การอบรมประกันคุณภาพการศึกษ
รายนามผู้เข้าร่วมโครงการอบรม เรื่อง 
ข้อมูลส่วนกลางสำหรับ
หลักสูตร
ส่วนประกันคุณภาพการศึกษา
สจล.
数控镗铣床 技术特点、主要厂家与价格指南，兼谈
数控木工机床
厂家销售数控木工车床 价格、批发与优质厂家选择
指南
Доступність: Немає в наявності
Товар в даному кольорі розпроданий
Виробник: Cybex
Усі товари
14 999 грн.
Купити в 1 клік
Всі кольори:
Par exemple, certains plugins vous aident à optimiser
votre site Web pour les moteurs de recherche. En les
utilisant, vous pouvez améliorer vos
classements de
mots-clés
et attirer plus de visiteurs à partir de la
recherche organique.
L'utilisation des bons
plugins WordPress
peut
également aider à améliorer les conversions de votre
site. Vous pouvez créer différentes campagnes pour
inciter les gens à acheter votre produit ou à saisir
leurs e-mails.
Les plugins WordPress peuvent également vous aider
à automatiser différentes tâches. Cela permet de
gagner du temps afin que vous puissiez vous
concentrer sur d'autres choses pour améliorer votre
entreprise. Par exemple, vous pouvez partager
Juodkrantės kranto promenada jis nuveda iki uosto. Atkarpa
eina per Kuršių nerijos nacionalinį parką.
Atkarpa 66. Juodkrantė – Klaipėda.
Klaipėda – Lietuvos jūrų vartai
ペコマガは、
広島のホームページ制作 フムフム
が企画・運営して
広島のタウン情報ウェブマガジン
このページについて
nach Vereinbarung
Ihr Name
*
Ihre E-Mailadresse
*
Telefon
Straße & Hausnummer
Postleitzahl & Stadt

[Instruction]: Rewrite all of the records with every "plugins" changed to "extensions" and nothing else altered.

[Expected answer]:
การอบรมประกันคุณภาพการศึกษ
รายนามผู้เข้าร่วมโครงการอบรม เรื่อง 
ข้อมูลส่วนกลางสำหรับ
หลักสูตร
ส่วนประกันคุณภาพการศึกษา
สจล.
数控镗铣床 技术特点、主要厂家与价格指南，兼谈
数控木工机床
厂家销售数控木工车床 价格、批发与优质厂家选择
指南
Доступність: Немає в наявності
Товар в даному кольорі розпроданий
Виробник: Cybex
Усі товари
14 999 грн.
Купити в 1 клік
Всі кольори:
Par exemple, certains extensions vous aident à optimiser
votre site Web pour les moteurs de recherche. En les
utilisant, vous pouvez améliorer vos
classements de
mots-clés
et attirer plus de visiteurs à partir de la
recherche organique.
L'utilisation des bons
extensions WordPress
peut
également aider à améliorer les conversions de votre
site. Vous pouvez créer différentes campagnes pour
inciter les gens à acheter votre produit ou à saisir
leurs e-mails.
Les extensions WordPress peuvent également vous aider
à automatiser différentes tâches. Cela permet de
gagner du temps afin que vous puissiez vous
concentrer sur d'autres choses pour améliorer votre
entreprise. Par exemple, vous pouvez partager
Juodkrantės kranto promenada jis nuveda iki uosto. Atkarpa
eina per Kuršių nerijos nacionalinį parką.
Atkarpa 66. Juodkrantė – Klaipėda.
Klaipėda – Lietuvos jūrų vartai
ペコマガは、
広島のホームページ制作 フムフム
が企画・運営して
広島のタウン情報ウェブマガジン
このページについて
nach Vereinbarung
Ihr Name
*
Ihre E-Mailadresse
*
Telefon
Straße & Hausnummer
Postleitzahl & Stadt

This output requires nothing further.